§ Provided records
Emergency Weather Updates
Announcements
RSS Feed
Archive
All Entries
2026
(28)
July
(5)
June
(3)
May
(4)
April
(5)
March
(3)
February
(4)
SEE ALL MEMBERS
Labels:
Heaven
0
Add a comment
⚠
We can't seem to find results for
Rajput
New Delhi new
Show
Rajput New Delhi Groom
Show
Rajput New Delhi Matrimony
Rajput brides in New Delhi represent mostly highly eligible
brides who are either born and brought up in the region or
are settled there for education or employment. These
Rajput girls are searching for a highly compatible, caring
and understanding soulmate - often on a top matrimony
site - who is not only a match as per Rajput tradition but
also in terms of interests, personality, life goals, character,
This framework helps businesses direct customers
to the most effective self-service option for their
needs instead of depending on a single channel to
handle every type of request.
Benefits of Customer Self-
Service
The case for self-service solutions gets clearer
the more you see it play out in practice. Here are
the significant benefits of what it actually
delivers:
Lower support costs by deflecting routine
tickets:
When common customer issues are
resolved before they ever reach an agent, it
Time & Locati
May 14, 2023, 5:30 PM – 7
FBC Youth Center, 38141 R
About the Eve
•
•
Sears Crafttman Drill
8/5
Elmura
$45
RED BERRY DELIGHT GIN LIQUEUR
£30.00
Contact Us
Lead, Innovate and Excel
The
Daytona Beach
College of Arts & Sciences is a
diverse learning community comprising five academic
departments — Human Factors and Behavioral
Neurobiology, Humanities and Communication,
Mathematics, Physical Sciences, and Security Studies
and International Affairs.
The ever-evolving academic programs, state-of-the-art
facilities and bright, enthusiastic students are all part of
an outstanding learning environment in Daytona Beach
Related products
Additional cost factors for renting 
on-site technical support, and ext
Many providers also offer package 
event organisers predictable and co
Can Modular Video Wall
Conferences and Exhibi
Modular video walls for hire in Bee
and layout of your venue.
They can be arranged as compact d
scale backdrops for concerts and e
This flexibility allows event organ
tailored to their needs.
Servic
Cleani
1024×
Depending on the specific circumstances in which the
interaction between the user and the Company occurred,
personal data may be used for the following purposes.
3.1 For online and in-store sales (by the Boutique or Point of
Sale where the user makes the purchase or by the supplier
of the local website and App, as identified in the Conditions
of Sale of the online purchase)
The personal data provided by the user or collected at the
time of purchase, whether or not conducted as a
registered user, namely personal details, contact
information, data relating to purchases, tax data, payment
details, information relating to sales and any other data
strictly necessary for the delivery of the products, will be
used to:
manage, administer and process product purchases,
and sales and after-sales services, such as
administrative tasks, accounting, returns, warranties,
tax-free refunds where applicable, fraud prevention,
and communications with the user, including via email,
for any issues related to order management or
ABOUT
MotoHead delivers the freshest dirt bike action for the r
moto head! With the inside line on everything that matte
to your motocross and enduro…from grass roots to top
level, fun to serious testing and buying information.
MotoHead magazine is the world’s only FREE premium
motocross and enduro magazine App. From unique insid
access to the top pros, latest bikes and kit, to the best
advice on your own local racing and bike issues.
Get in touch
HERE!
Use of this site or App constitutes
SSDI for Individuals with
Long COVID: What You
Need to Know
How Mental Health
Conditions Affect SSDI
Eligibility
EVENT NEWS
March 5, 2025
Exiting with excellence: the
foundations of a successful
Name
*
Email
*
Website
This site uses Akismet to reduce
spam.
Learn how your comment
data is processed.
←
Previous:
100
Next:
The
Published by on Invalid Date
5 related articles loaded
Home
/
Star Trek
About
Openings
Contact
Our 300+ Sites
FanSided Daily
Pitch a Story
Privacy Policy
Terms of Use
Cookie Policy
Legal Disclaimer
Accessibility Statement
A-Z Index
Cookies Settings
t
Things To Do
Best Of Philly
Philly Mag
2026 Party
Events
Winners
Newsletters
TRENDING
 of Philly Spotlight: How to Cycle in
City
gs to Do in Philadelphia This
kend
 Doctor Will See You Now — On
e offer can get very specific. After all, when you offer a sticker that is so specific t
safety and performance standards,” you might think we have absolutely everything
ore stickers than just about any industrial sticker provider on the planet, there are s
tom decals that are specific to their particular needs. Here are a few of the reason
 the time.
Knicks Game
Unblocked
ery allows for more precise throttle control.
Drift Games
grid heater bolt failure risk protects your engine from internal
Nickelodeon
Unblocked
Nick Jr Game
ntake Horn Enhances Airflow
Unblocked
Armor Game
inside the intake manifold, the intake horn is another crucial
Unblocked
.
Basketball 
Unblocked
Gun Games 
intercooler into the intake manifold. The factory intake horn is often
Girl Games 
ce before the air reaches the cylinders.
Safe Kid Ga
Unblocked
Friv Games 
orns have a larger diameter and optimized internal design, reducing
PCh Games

§ Required work
Using the data above, reproduce every line exactly.

§ Task output
Emergency Weather Updates
Announcements
RSS Feed
Archive
All Entries
2026
(28)
July
(5)
June
(3)
May
(4)
April
(5)
March
(3)
February
(4)
SEE ALL MEMBERS
Labels:
Heaven
0
Add a comment
⚠
We can't seem to find results for
Rajput
New Delhi new
Show
Rajput New Delhi Groom
Show
Rajput New Delhi Matrimony
Rajput brides in New Delhi represent mostly highly eligible
brides who are either born and brought up in the region or
are settled there for education or employment. These
Rajput girls are searching for a highly compatible, caring
and understanding soulmate - often on a top matrimony
site - who is not only a match as per Rajput tradition but
also in terms of interests, personality, life goals, character,
This framework helps businesses direct customers
to the most effective self-service option for their
needs instead of depending on a single channel to
handle every type of request.
Benefits of Customer Self-
Service
The case for self-service solutions gets clearer
the more you see it play out in practice. Here are
the significant benefits of what it actually
delivers:
Lower support costs by deflecting routine
tickets:
When common customer issues are
resolved before they ever reach an agent, it
Time & Locati
May 14, 2023, 5:30 PM – 7
FBC Youth Center, 38141 R
About the Eve
•
•
Sears Crafttman Drill
8/5
Elmura
$45
RED BERRY DELIGHT GIN LIQUEUR
£30.00
Contact Us
Lead, Innovate and Excel
The
Daytona Beach
College of Arts & Sciences is a
diverse learning community comprising five academic
departments — Human Factors and Behavioral
Neurobiology, Humanities and Communication,
Mathematics, Physical Sciences, and Security Studies
and International Affairs.
The ever-evolving academic programs, state-of-the-art
facilities and bright, enthusiastic students are all part of
an outstanding learning environment in Daytona Beach
Related products
Additional cost factors for renting 
on-site technical support, and ext
Many providers also offer package 
event organisers predictable and co
Can Modular Video Wall
Conferences and Exhibi
Modular video walls for hire in Bee
and layout of your venue.
They can be arranged as compact d
scale backdrops for concerts and e
This flexibility allows event organ
tailored to their needs.
Servic
Cleani
1024×
Depending on the specific circumstances in which the
interaction between the user and the Company occurred,
personal data may be used for the following purposes.
3.1 For online and in-store sales (by the Boutique or Point of
Sale where the user makes the purchase or by the supplier
of the local website and App, as identified in the Conditions
of Sale of the online purchase)
The personal data provided by the user or collected at the
time of purchase, whether or not conducted as a
registered user, namely personal details, contact
information, data relating to purchases, tax data, payment
details, information relating to sales and any other data
strictly necessary for the delivery of the products, will be
used to:
manage, administer and process product purchases,
and sales and after-sales services, such as
administrative tasks, accounting, returns, warranties,
tax-free refunds where applicable, fraud prevention,
and communications with the user, including via email,
for any issues related to order management or
ABOUT
MotoHead delivers the freshest dirt bike action for the r
moto head! With the inside line on everything that matte
to your motocross and enduro…from grass roots to top
level, fun to serious testing and buying information.
MotoHead magazine is the world’s only FREE premium
motocross and enduro magazine App. From unique insid
access to the top pros, latest bikes and kit, to the best
advice on your own local racing and bike issues.
Get in touch
HERE!
Use of this site or App constitutes
SSDI for Individuals with
Long COVID: What You
Need to Know
How Mental Health
Conditions Affect SSDI
Eligibility
EVENT NEWS
March 5, 2025
Exiting with excellence: the
foundations of a successful
Name
*
Email
*
Website
This site uses Akismet to reduce
spam.
Learn how your comment
data is processed.
←
Previous:
100
Next:
The
Published by on Invalid Date
5 related articles loaded
Home
/
Star Trek
About
Openings
Contact
Our 300+ Sites
FanSided Daily
Pitch a Story
Privacy Policy
Terms of Use
Cookie Policy
Legal Disclaimer
Accessibility Statement
A-Z Index
Cookies Settings
t
Things To Do
Best Of Philly
Philly Mag
2026 Party
Events
Winners
Newsletters
TRENDING
 of Philly Spotlight: How to Cycle in
City
gs to Do in Philadelphia This
kend
 Doctor Will See You Now — On
e offer can get very specific. After all, when you offer a sticker that is so specific t
safety and performance standards,” you might think we have absolutely everything
ore stickers than just about any industrial sticker provider on the planet, there are s
tom decals that are specific to their particular needs. Here are a few of the reason
 the time.
Knicks Game
Unblocked
ery allows for more precise throttle control.
Drift Games
grid heater bolt failure risk protects your engine from internal
Nickelodeon
Unblocked
Nick Jr Game
ntake Horn Enhances Airflow
Unblocked
Armor Game
inside the intake manifold, the intake horn is another crucial
Unblocked
.
Basketball 
Unblocked
Gun Games 
intercooler into the intake manifold. The factory intake horn is often
Girl Games 
ce before the air reaches the cylinders.
Safe Kid Ga
Unblocked
Friv Games 
orns have a larger diameter and optimized internal design, reducing
PCh Games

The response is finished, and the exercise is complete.